Today’s most significant data release has been the monthly IFO Institute German business climate survey, whose overall index sank more sharply than expected to a 28-month low of 84.3 in September from 88.6 in August and versus a 2022 high of 98.8 last February and a reading of 99.2 in September 2021. IFO officials warn that activity is deteriorating considerably and that the data suggest Germany is sliding into recession. Retail expectations fell to a record low.

Among other releases today, Japanese composite purchasing managers index moved back above 50 to a 3-month high of 50.9 in September despite a 20-month low in the manufacturing sector.

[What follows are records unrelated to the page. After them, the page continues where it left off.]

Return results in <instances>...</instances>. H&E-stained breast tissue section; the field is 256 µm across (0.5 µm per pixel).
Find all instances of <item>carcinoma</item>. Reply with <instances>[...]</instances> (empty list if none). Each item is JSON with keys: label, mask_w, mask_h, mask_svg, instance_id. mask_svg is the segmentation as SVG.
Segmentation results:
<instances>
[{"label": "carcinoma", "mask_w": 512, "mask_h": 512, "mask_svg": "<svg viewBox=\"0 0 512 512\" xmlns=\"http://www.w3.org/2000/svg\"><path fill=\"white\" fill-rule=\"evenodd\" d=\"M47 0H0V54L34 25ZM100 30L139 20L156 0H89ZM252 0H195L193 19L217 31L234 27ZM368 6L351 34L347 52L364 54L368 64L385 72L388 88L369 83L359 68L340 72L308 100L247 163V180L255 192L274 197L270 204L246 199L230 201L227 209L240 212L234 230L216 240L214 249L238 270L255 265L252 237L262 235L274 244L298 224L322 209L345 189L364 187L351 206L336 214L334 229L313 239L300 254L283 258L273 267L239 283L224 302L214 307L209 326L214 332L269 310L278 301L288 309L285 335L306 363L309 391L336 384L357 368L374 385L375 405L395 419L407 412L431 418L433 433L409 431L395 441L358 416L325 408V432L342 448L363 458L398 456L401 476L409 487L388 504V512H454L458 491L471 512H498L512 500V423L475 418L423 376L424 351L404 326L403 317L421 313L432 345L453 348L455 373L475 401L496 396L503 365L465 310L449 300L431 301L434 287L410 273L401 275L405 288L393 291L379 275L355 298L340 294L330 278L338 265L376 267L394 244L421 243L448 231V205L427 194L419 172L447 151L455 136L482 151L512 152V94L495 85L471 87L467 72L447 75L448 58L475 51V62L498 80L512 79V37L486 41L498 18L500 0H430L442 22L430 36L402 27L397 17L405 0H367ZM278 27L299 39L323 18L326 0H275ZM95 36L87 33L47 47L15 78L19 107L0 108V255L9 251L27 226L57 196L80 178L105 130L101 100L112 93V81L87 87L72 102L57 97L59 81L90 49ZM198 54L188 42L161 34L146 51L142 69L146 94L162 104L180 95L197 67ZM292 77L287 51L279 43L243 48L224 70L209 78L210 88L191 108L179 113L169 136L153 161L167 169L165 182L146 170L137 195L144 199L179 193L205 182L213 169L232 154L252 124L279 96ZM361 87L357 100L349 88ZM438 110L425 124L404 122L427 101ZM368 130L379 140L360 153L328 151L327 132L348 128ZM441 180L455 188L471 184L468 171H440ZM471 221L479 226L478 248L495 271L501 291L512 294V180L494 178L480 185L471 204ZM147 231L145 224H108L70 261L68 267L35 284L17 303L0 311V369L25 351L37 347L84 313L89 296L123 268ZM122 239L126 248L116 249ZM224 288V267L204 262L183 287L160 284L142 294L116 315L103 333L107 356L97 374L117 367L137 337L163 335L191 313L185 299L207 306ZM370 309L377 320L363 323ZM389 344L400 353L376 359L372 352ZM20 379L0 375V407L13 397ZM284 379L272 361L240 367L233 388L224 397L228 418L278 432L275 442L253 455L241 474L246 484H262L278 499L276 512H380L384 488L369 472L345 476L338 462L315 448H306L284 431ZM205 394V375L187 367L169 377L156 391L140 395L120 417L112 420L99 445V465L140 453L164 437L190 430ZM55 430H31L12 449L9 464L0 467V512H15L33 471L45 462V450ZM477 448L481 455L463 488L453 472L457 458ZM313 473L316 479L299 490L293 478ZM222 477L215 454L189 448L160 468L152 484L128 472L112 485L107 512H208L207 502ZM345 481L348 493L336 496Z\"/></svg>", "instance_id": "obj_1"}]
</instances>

Czech consumer and business confidence in September dropped to 27- and 18-month lows. The consumer reading of 72.7 was down from 101.3 a year earlier, and business sentiment in the same span fell to 93.6 from 107.

Turkish business confidence fell 2.2 points to a 27-month low of 99.9 in September versus 109.8 in February.

Brazilian consumer confidence recovered further to 89.0 in September from 83.6 in August and 75.5 in May.

Spanish producer price inflation of 41.8% in August was a 2-month high and up from 17.9% a year earlier.

Finnish PPI inflation, which had reached a record high of 33.8% in June, settled back to a 5-month low of 27.0% in August.